Tuesday, 16 August 2011

Bring on the Space Alien Stimulus, says Nobel Stimulunatic [updated]

As the world's economies slip into the Greater Recession from which they had “emerged” only by massaging their numbers, the man who called for a housing bubble to "fix" the American economy during its last Recession  in 2001 demonstrates that mainstream economics has learned nothing since--has not learned that it is not credit creation and mindless consumption that drives economic activity, but genuine savings and real production!

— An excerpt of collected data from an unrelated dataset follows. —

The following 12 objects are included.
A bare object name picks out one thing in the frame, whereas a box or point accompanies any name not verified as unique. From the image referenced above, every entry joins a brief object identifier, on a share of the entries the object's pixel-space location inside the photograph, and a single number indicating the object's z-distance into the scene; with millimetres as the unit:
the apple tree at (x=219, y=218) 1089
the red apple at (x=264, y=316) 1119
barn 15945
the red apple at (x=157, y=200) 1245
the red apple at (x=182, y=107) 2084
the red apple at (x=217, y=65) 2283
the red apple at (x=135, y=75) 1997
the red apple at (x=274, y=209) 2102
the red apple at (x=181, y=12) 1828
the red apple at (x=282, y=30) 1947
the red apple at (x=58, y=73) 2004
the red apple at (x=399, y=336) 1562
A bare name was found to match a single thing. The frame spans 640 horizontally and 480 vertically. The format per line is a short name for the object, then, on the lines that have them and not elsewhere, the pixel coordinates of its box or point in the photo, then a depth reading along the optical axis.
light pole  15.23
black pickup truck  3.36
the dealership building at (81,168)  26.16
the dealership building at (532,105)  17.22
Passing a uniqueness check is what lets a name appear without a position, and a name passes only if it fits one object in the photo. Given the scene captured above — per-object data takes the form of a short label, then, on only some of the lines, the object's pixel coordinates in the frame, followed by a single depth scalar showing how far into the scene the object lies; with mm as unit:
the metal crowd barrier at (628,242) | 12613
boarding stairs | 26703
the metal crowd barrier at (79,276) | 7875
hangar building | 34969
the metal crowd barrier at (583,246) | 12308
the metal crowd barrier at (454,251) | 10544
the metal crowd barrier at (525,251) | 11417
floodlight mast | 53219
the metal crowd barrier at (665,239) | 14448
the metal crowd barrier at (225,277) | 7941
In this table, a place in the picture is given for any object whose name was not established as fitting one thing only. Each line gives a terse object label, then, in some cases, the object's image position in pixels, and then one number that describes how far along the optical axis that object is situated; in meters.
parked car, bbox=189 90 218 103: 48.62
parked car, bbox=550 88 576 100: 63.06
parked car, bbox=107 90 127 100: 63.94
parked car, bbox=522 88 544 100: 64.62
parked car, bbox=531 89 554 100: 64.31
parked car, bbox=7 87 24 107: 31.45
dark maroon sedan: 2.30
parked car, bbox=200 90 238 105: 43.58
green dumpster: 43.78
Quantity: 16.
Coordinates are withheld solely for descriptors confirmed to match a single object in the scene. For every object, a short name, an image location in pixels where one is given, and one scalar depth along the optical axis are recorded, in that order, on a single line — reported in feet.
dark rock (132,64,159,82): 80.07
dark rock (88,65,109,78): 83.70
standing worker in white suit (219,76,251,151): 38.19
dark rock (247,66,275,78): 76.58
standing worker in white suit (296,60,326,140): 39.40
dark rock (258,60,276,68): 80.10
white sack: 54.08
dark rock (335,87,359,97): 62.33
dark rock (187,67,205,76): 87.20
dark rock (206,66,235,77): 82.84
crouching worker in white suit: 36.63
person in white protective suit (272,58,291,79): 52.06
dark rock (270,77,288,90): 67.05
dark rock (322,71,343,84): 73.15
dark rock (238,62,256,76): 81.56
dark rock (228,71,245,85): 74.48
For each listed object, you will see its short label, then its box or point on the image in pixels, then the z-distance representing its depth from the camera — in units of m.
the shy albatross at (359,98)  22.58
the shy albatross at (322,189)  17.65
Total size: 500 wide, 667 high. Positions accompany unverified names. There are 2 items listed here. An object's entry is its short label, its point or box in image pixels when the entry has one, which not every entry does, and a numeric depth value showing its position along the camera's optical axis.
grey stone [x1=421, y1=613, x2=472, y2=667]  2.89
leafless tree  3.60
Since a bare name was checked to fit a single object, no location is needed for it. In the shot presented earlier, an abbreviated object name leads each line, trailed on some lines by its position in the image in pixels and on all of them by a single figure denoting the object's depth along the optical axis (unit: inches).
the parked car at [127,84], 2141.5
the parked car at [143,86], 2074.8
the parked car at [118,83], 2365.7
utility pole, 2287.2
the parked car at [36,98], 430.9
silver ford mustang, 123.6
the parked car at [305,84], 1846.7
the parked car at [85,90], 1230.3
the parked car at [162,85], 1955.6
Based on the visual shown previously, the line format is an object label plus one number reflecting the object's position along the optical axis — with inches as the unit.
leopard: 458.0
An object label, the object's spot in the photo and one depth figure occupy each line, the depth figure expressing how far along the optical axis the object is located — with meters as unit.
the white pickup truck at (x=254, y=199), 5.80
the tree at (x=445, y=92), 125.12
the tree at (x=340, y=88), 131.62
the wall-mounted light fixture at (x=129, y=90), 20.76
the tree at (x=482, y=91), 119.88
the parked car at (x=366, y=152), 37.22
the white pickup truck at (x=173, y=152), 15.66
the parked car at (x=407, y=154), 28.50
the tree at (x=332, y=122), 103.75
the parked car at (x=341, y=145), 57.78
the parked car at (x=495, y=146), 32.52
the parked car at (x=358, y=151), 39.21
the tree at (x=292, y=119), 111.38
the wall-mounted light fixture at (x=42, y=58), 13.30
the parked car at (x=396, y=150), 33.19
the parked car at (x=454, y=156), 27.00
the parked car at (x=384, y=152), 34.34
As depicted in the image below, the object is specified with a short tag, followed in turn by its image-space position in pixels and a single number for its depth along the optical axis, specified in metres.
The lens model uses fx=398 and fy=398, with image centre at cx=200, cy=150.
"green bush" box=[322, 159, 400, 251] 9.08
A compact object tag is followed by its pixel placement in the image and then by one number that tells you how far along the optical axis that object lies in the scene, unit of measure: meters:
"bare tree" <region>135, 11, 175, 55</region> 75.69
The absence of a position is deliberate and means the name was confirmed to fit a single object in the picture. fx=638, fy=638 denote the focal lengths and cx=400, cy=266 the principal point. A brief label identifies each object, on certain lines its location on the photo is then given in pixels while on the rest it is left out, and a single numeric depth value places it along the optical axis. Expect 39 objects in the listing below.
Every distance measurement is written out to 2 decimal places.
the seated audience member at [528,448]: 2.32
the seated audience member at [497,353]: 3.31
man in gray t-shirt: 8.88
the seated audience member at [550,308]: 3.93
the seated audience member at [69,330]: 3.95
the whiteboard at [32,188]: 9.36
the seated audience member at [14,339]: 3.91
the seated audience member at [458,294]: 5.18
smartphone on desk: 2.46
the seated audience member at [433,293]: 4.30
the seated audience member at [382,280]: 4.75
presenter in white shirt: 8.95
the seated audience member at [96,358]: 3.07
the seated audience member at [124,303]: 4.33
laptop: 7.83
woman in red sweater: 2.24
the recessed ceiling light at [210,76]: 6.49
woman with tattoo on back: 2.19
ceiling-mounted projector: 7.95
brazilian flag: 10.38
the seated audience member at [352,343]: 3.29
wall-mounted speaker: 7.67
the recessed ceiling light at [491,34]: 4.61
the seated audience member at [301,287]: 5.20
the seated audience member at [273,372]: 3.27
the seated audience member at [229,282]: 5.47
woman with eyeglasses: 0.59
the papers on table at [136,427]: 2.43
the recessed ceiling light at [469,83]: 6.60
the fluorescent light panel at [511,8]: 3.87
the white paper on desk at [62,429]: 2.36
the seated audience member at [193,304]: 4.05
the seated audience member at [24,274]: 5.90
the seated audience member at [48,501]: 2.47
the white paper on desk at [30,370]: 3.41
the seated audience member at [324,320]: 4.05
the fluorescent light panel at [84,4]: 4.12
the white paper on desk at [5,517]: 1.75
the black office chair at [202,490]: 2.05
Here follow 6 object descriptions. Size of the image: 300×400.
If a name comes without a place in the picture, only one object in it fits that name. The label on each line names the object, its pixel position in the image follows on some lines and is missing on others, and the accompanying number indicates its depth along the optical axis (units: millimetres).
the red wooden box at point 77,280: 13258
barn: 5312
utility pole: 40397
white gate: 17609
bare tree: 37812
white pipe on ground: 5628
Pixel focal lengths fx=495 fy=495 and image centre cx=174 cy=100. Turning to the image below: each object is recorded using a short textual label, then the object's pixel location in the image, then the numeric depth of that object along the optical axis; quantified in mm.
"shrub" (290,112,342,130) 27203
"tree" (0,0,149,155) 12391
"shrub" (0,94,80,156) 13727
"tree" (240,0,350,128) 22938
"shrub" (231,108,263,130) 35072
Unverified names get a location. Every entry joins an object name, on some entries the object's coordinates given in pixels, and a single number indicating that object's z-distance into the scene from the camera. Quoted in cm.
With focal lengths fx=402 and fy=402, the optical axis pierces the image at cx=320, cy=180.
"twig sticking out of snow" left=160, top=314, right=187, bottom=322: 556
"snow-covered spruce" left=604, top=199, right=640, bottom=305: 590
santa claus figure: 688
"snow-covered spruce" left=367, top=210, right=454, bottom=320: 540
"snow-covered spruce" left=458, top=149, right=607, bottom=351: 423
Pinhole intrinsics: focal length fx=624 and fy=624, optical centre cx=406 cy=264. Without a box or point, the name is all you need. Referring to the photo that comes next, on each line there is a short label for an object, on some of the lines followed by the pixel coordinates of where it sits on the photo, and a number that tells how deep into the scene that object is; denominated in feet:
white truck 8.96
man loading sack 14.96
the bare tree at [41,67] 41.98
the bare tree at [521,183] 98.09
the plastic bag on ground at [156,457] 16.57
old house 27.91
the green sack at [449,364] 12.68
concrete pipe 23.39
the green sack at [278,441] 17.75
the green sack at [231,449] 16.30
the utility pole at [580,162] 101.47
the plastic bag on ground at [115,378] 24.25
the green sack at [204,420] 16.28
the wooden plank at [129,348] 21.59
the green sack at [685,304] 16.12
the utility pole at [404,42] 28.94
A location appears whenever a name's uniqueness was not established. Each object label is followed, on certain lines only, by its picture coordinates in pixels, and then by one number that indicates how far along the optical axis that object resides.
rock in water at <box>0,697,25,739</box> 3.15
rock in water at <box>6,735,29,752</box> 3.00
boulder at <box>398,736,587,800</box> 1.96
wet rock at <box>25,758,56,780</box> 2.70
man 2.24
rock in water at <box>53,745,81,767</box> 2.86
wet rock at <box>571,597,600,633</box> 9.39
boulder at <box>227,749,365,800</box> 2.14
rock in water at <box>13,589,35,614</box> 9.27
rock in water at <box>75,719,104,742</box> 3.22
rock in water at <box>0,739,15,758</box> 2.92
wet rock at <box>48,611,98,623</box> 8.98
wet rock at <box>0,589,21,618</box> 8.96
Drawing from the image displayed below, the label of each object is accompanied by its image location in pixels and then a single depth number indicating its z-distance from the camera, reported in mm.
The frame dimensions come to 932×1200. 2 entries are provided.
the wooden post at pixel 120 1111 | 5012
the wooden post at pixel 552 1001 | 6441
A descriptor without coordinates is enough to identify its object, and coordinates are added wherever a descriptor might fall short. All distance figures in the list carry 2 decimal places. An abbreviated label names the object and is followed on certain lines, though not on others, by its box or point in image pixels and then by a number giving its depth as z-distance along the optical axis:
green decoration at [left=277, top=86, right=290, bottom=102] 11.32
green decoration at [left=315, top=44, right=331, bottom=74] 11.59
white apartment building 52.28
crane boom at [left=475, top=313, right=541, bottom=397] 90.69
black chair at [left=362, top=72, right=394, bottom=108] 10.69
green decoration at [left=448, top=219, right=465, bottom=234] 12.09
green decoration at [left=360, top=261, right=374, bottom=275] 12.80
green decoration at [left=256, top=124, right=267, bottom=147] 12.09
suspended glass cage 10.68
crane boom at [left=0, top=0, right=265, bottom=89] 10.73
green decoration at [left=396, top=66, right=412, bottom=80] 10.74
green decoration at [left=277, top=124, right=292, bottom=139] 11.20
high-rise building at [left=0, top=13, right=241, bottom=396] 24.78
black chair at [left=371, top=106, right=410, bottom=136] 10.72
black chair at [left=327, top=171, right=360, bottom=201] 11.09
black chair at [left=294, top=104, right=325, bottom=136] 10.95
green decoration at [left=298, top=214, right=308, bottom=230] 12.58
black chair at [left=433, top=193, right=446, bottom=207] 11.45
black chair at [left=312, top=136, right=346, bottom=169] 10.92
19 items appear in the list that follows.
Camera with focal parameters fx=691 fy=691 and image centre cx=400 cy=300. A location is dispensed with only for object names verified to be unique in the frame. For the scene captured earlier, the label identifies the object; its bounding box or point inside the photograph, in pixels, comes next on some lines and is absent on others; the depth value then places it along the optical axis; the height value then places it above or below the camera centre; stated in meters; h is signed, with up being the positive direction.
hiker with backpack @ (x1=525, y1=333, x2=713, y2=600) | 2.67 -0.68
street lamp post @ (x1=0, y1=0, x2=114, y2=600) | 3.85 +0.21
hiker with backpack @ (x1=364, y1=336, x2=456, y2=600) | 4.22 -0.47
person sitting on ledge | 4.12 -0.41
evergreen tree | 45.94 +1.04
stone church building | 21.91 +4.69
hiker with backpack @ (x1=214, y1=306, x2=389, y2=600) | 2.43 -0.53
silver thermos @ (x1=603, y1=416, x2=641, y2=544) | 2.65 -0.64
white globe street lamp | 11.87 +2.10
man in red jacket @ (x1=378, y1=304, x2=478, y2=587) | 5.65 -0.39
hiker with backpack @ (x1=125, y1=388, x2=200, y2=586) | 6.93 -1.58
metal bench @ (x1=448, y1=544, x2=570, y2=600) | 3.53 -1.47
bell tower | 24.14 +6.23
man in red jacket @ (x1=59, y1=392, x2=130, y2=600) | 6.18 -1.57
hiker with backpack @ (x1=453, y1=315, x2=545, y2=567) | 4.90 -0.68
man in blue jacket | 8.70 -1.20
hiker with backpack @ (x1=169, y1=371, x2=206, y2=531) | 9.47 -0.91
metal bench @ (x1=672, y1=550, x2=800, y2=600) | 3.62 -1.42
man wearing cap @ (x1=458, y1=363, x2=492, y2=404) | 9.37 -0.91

Speaking not on The Onion but on CNN,' Krugman calls for space aliens to attack earth requiring massive defence build-up to stimulate economy. Yes, really:
"If we discovered that, you know, space aliens were planning to attack and we needed a massive build-up to counter the space alien threat and really inflation and budget deficits took secondary place to that, this slump would be over in 18 months. And then if we discovered, oops, we made a mistake, there aren't any aliens, we'd be better –"
Is this the dead end for mainstream economic “fixes” for the crisis their failed theories have caused, exacerbated and extended?

[Hat tip Liberty Watch]

UPDATE: Any Keynesians reading this will snicker quietly to themselves and say things like “But didn’t World War II rescue America from the Great Depression? No, schmucks, it didn’t.

As Dr. Robert Higgs has more than ably shown, the Great Depression continued, and deepened, throughout the New Deal and throughout World War II. The World War II years were a time of shared privation, with virtually every item that we take for granted today either rationed: e.g., meat, gasoline, sugar, clothing; or not available at any cost: e.g., new cars, appliances, etc. The American standard of living throughout World War II remained at an excruciatingly low level that no 21st century American would accept. Meanwhile, unemployment disappeared simply because 16 million able-bodied people were sent to war, paid below-market rates and subject to danger, death, and maiming they may not have preferred to unemployment.
  As [Mary Theroux] earlier detailed in “One More Time: World War II Did Not Bring Us Out of the Depression,” the Great Depression ended in 1946, when 10 million individuals were returned to the ranks of the unemployed, and federal spending plunged 40% in the aftermath of FDR’s death and the abandonment of the New Deal.
If Dr. Krugman would quit reading Keynesian theory and start reading history, he could earn his Nobel and look for salvation not from aliens but from the creative engine fueled by free individuals unencumbered by regime uncertainty and widespread diversion of productive resources to government programs.